## [Work to be completed]
Can you quote word for word the text given under each of the entries below, leaving the pictures out of your answer?

## [Exercise input]
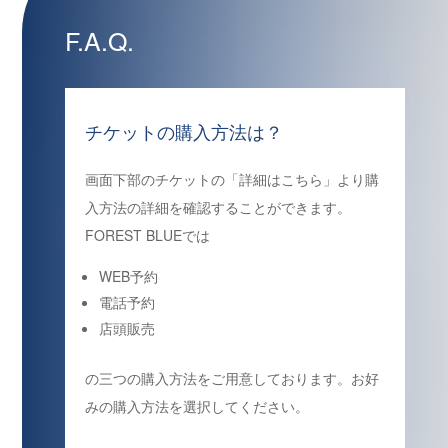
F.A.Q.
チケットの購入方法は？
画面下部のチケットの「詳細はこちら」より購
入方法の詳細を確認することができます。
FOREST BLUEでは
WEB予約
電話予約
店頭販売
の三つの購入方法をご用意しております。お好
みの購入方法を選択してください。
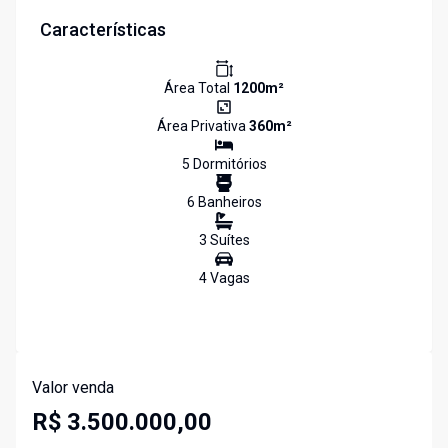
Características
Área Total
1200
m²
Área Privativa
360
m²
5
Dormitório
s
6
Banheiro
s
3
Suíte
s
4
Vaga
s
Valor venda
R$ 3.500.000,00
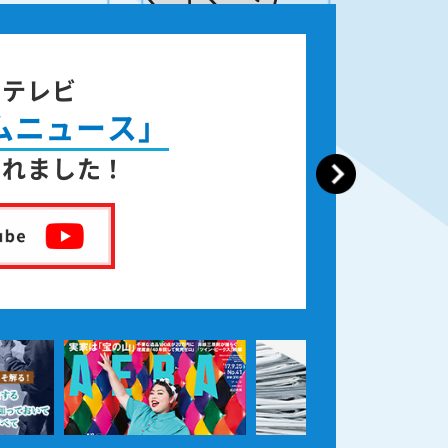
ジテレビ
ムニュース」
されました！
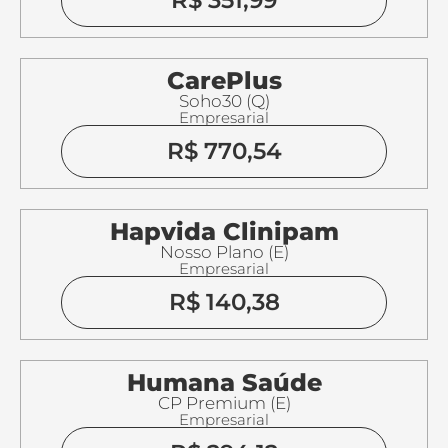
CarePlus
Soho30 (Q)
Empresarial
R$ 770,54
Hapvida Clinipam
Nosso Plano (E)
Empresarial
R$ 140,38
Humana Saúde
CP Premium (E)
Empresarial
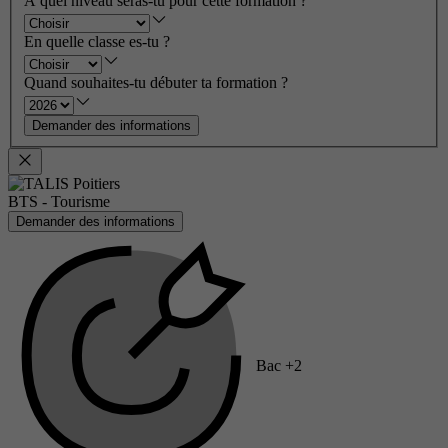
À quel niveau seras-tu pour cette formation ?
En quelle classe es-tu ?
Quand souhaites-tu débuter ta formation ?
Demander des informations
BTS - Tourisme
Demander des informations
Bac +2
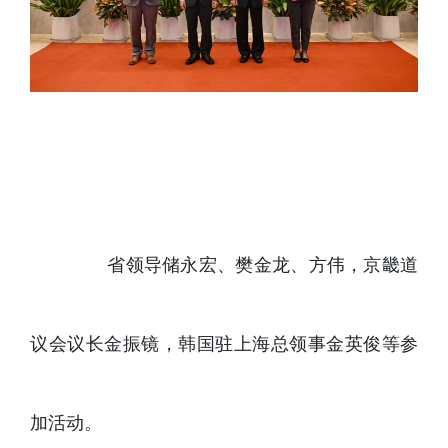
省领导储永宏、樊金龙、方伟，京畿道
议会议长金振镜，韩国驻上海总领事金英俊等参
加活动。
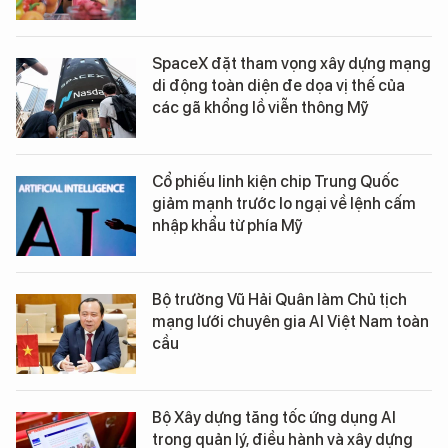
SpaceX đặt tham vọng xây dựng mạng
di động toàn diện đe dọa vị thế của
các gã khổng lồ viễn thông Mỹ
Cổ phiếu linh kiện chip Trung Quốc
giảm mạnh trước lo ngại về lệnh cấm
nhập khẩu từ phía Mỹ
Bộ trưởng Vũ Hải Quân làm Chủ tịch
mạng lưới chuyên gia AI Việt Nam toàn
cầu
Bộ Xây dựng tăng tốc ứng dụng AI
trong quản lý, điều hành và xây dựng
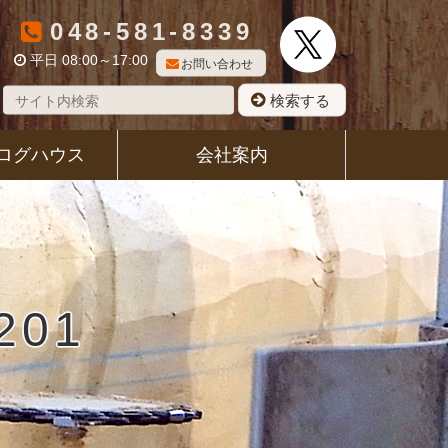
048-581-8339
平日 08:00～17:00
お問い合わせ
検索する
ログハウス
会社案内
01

## [Response]
F.A.Q.
チケットの購入方法は？
画面下部のチケットの「詳細はこちら」より購
入方法の詳細を確認することができます。
FOREST BLUEでは
WEB予約
電話予約
店頭販売
の三つの購入方法をご用意しております。お好
みの購入方法を選択してください。
Características
Área Total
1200
m²
Área Privativa
360
m²
5
Dormitório
s
6
Banheiro
s
3
Suíte
s
4
Vaga
s
Valor venda
R$ 3.500.000,00
ジテレビ
ムニュース」
されました！
CarePlus
Soho30 (Q)
Empresarial
R$ 770,54
Hapvida Clinipam
Nosso Plano (E)
Empresarial
R$ 140,38
Humana Saúde
CP Premium (E)
Empresarial
À quel niveau seras-tu pour cette formation ?
En quelle classe es-tu ?
Quand souhaites-tu débuter ta formation ?
Demander des informations
BTS - Tourisme
Demander des informations
Bac +2
省领导储永宏、樊金龙、方伟，京畿道
议会议长金振镜，韩国驻上海总领事金英俊等参
加活动。
SpaceX đặt tham vọng xây dựng mạng
di động toàn diện đe dọa vị thế của
các gã khổng lồ viễn thông Mỹ
Cổ phiếu linh kiện chip Trung Quốc
giảm mạnh trước lo ngại về lệnh cấm
nhập khẩu từ phía Mỹ
Bộ trưởng Vũ Hải Quân làm Chủ tịch
mạng lưới chuyên gia AI Việt Nam toàn
cầu
Bộ Xây dựng tăng tốc ứng dụng AI
trong quản lý, điều hành và xây dựng
048-581-8339
平日 08:00～17:00
お問い合わせ
検索する
ログハウス
会社案内
01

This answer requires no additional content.